The shady Reverend Marlowe, played with a sharp con man’s edge by the wonderful Matt McGrath (Keen Co’s Lonely Planet) will sell you a bible for $2 to find salvation, while systematically attempting to sell freedom for a great deal more. The ploy revolves most dynamically around the topic of simpleton Elias Burke, played fascinatingly by Todd Almond (Public Works’ The Tempest). In his complicated demeanor, he finds the way to tug at our sympathetic heart, like a slice out of Mice and Men. Even with the edge of violence held back, but it is in the solid frame of Marc Kudisch (Broadway’s 9 to 5) as his father, Mr. Burke who tries his best to protect him from the world, that grabs us hard by the throat.
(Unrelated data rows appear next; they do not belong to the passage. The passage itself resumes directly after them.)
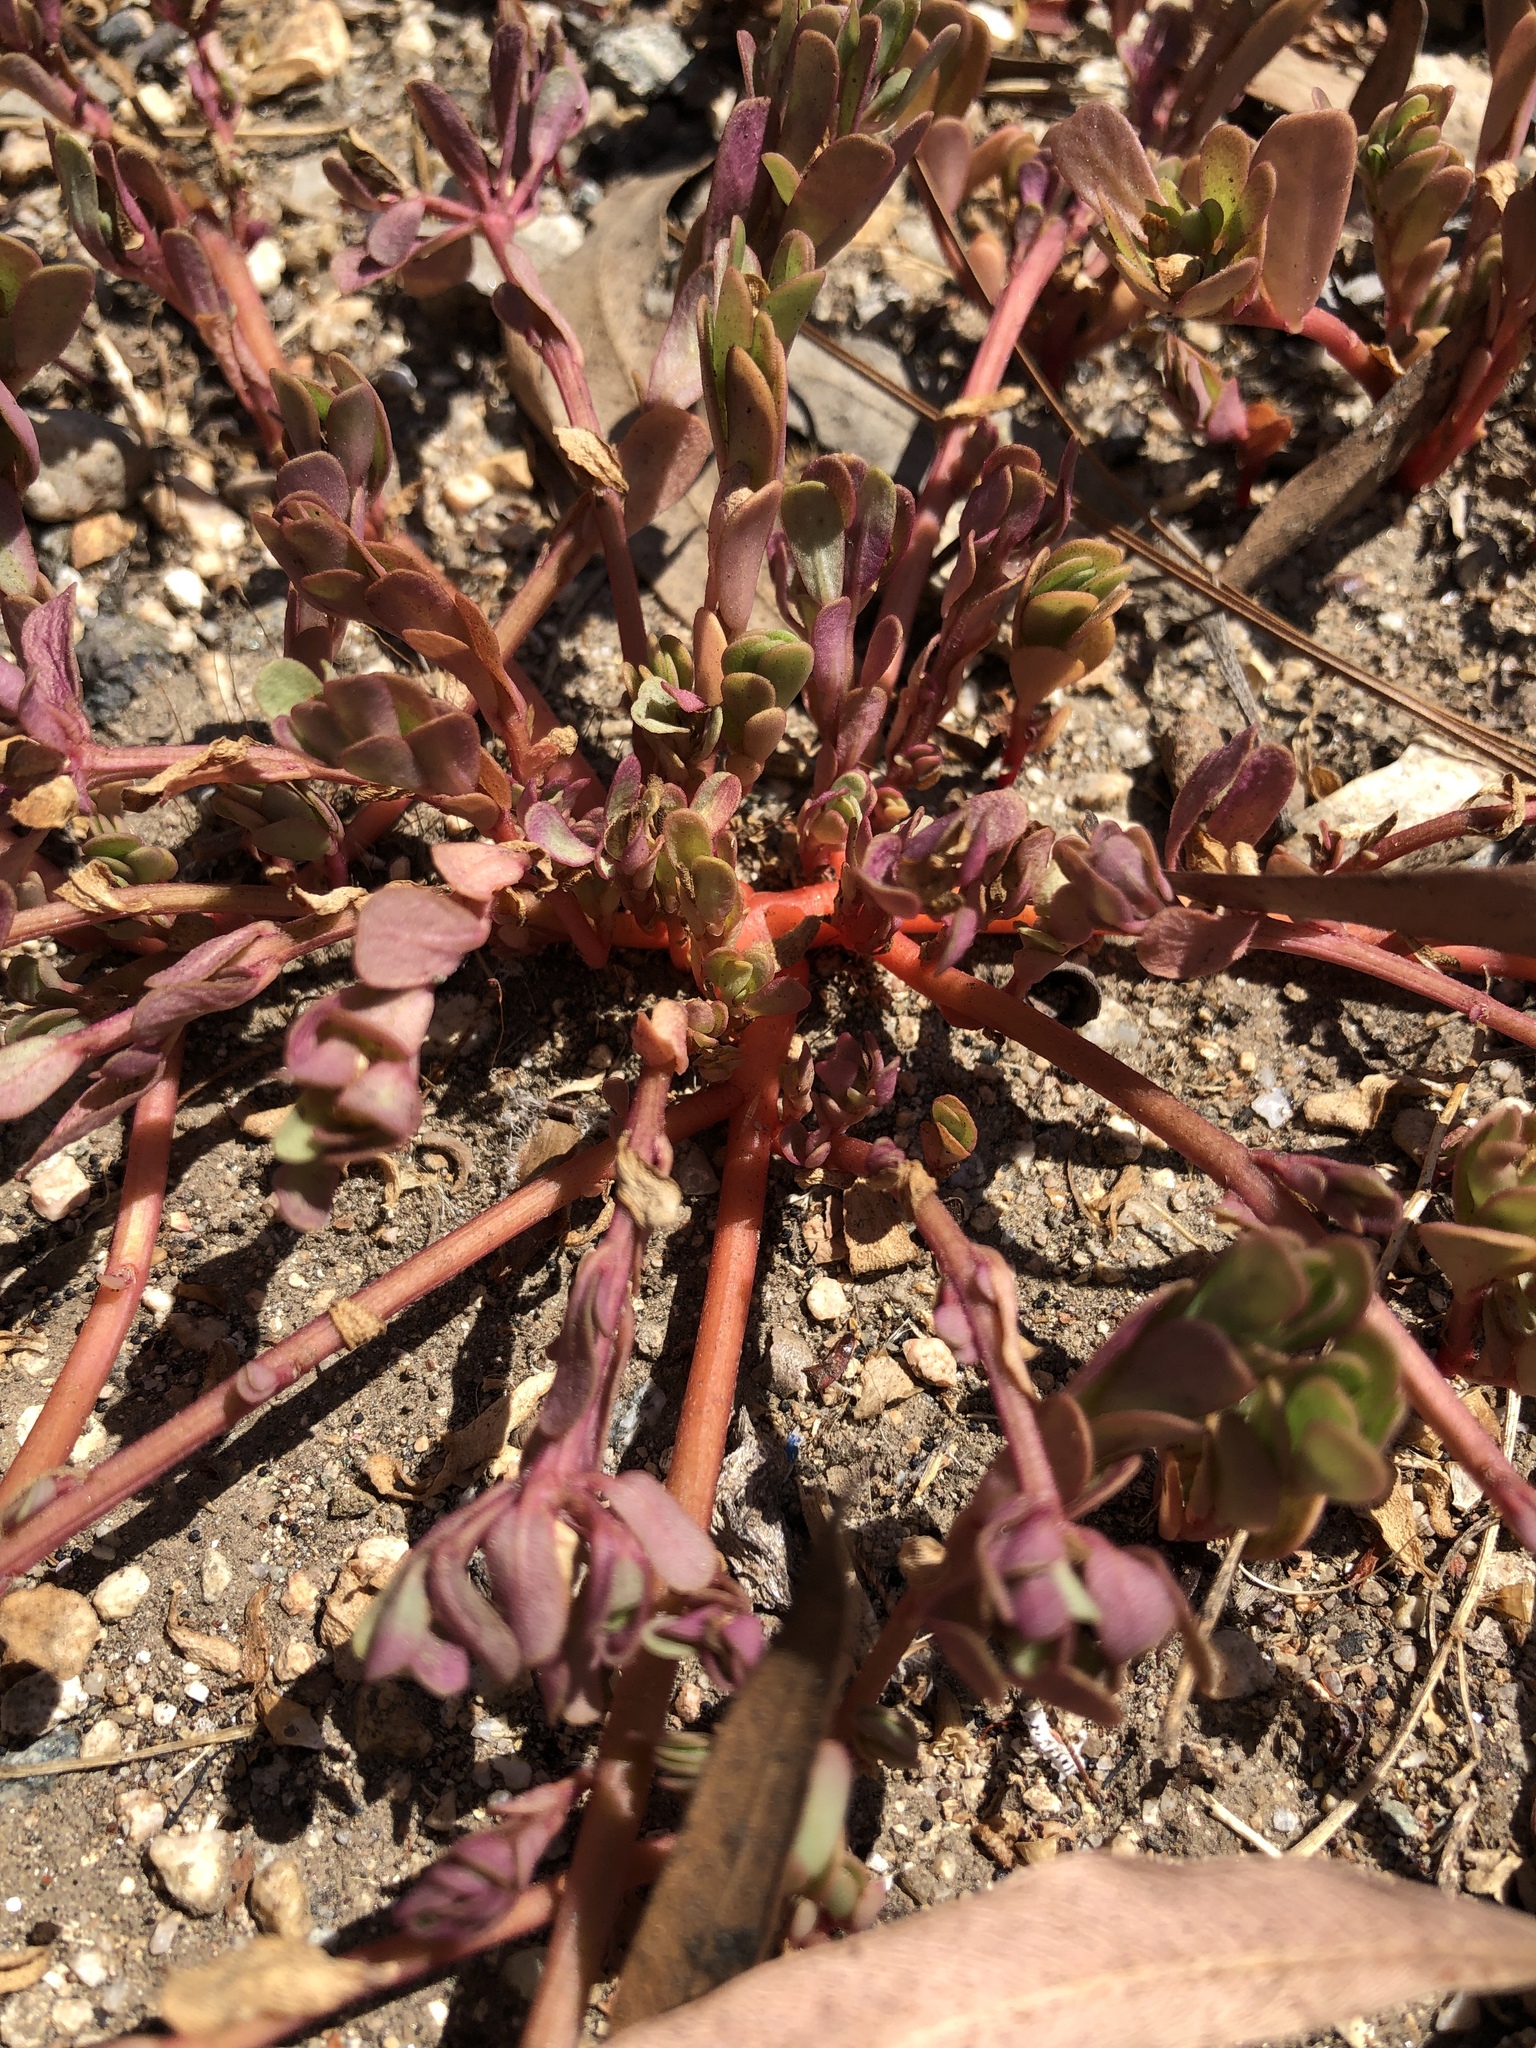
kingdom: Plantae
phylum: Tracheophyta
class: Magnoliopsida
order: Caryophyllales
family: Portulacaceae
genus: Portulaca
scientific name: Portulaca oleracea
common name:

His red hot, lush of a wife, the dynamic Luba Mason (York Theatre’s Unexpected Joy) adds another layer of frustrated love and pain, thrilling us all with her “six drops a day” kinda magic, especially when she gets behind that drum set and harnesses all the attention away from almost anyone else. She demands from us with ease, much like the talented ensemble; Matthew Frederick Harris, John Schiappa, Rachel Stern, Chelsea Lee Williams, who broaden the landscape with their presence. They raise the roof with their illustrious singing, dancing, and emotive silhouettes, creating a piece of lustrous beauty and poetic emotionality that swings deep, infusing our souls with the smell of bourbon and compassion. The music wraps us in sadness and warmth all at once, like the smell of that dark liquid on a cold night. It ushers us into and out of something so mystically beautiful that it is almost too difficult to pin down. And why would we want to. It’s a coat that I’d love to wrap myself up in again and again. I guess that’s part of the magic of Dylan. Something I wasn’t aware of until now.